Saved entries

· · · ·

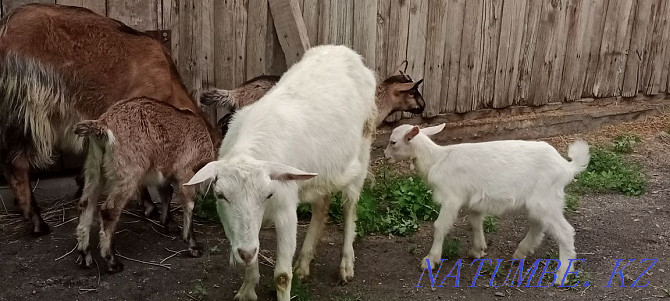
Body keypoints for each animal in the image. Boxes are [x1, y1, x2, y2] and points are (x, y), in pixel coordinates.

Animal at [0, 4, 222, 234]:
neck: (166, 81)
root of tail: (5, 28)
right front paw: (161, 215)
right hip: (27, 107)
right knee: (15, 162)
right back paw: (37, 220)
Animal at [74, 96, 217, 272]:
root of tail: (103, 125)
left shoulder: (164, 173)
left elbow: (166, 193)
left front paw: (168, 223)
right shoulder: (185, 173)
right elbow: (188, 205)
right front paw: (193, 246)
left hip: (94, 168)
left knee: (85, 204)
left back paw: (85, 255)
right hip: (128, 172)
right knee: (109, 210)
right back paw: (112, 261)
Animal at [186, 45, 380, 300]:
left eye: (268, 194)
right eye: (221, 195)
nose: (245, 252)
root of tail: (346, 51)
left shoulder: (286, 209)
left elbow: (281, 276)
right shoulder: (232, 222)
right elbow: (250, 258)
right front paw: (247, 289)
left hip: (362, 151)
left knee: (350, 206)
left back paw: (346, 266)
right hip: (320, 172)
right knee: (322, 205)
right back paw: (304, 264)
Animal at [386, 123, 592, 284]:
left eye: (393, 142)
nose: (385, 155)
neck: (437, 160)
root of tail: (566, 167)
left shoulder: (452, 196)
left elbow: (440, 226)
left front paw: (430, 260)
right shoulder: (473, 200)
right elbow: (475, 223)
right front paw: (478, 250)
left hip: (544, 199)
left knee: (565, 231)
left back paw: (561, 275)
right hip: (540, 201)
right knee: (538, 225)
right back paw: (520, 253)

· · · ·

Set down the line that contains "right knee: (322, 205)" exactly. Do the same for each later line of the data, through the end, and add nothing.

right knee: (322, 205)
right back paw: (304, 264)
Animal at [386, 123, 592, 284]:
left eye: (393, 142)
nose: (385, 155)
neck: (437, 160)
root of tail: (566, 167)
left shoulder: (452, 196)
left elbow: (440, 226)
left front paw: (430, 260)
right shoulder: (473, 200)
right elbow: (475, 223)
right front paw: (478, 250)
left hip: (544, 199)
left knee: (565, 231)
left back paw: (561, 275)
right hip: (540, 201)
right knee: (538, 225)
right back paw: (520, 253)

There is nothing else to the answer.